Initial results are promising and show substantial improvements between the best configuration found in the first iteration and the last iteration. Convergence of the algorithm is also fast to within 20 generations for a combined application set.
Jing Jiang, Ilya Katsnelson, and Ernesto Staroswiecki
The drive to achieve high levels of availability and reliability in computer systems has fueled the development of fault-tolerance techniques for some time. These techniques, however, have been designed mostly with single processor, symmetric multiprocessor (SMP), or small chip-multiprocessor (CMP) systems in mind (i.e. up to two cores per chip) . There is a need for this work to be extended for larger CMP and Polymorphic systems.
In this paper we present a technique to detect and recover from both transient and permanent errors within a Chip-Multiprocessor. We also run benchmarks in the presence of faults to evaluate both the overall performance degradation caused by the errors when our fault-tolerance scheme is used, and the local performance profile to better understand the implications of a fault to a processor element and its neighbors.

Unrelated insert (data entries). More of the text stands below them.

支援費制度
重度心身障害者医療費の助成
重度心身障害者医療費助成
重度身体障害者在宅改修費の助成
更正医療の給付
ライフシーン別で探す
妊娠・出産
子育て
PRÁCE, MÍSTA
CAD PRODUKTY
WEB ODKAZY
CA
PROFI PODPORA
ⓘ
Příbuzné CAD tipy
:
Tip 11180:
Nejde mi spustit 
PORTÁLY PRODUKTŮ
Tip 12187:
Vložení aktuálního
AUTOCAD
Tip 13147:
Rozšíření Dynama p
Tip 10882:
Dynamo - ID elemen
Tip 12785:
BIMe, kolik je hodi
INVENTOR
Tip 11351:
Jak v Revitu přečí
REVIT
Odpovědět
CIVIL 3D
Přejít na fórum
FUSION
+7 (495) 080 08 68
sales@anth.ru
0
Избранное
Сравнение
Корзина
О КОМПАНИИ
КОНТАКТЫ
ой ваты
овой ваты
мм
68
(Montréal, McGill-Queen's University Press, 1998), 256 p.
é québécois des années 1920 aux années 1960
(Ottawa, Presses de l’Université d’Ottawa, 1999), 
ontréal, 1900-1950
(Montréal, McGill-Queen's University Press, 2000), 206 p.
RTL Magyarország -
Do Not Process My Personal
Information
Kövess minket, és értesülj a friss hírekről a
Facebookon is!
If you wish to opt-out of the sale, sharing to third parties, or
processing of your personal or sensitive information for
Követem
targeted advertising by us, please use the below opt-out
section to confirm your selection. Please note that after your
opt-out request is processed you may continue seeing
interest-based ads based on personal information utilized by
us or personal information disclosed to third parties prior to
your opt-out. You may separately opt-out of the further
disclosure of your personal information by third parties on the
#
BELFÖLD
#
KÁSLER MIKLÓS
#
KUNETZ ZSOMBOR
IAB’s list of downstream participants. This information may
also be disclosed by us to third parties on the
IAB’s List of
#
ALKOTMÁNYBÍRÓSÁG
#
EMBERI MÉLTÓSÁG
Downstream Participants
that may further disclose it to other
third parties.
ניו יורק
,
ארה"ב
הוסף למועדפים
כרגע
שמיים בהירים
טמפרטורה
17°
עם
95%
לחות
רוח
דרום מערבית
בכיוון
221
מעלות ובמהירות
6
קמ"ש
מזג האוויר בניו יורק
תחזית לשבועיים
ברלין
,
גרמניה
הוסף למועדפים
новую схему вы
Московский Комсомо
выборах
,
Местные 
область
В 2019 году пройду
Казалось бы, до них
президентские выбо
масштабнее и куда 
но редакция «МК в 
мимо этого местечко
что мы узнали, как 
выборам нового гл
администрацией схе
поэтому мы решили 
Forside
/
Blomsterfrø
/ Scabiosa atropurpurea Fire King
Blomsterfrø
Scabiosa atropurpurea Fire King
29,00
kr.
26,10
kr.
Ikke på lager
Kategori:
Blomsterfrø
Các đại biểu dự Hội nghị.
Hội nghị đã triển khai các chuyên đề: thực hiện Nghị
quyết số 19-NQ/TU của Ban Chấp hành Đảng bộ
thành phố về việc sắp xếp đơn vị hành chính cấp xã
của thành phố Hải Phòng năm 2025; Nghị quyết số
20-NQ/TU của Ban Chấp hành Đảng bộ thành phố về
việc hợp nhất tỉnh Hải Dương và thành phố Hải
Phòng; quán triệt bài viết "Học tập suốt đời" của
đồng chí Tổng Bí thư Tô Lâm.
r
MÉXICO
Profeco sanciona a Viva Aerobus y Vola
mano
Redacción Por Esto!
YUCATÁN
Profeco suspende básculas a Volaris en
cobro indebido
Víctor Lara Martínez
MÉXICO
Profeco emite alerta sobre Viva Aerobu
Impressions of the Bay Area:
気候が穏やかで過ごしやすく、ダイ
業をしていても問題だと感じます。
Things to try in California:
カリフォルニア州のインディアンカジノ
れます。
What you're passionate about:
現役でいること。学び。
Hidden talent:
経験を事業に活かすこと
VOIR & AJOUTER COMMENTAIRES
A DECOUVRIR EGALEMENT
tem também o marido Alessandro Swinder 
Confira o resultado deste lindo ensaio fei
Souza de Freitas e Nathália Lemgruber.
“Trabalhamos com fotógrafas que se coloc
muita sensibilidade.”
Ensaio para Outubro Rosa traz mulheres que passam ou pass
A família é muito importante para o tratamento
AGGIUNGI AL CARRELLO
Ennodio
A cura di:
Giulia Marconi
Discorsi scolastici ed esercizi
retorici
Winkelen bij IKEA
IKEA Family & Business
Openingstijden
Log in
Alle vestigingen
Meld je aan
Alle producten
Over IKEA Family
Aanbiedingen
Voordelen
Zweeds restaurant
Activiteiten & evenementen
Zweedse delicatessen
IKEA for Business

Finally, since this is not only a research paper, but also a class report for EE392C, Spring 2003, we describe our experience while working on this project, as well as most of our ideas that are now part of the future work section.
Dave Bloom, Brad Schumitsch, Garret Smith, and John Whaley
We investigated techniques for automatically exploiting method-level parallelism using method-level speculation. AMP profiles the code and then automatically identifies candidates for speculation. We constructed a full tool chain for trace simulations, and investigated a variety of heuristics for choosing which methods upon which to speculate. Using a 4 processor system, on a set of standard sequential benchmarks our best heuristic has an average running time of only 73% the sequential version.
Rohit Kumar Gupta, Paul Wang Lee, Wajahat Qadeer, and Rebecca Sara Schultz
In order to obtain significant speed-ups for data parallel applications, vector processors have been used successfully. However, vector architectures may not be suitable for general purpose computing. Many novel techniques have been developed for that purpose, most notably in the direction of multithreading. We have developed a core for a scalable chip multiprocessor that efficiently combined both topologies. We present a hardware overview, discuss details of the pipeline and instruction set and demonstrate how our system compares to other scalar and vector systems.
Amin Firoozshahian, Arjun Singh and John Kim
As the number of input ports scale in an interconnect network on chip, the existing structures used such as a bus or a crossbar have limitations. Other network topologies such as a torus or a mesh topology scale well but they are not amenable to the ordering desired with its large path diversity. This paper presents two schemes to overcome these difficulties: a multistage arbitration scheme, which allows the arbitration scheme to be divided such that the arbitration cycle time can be small, and a Clos-like structure, which allows for better scaling of the interconnection and also achieves higher throughput. To verify these two schemes, a cycle accurate simulator was developed and the performance of the two schemes are compared in terms of throughput, latency and logic cost. Simulation results of the two schemes as well as their properties presented in the paper show that a Clos-like network can achieve a much better throughput while suffering from higher cost.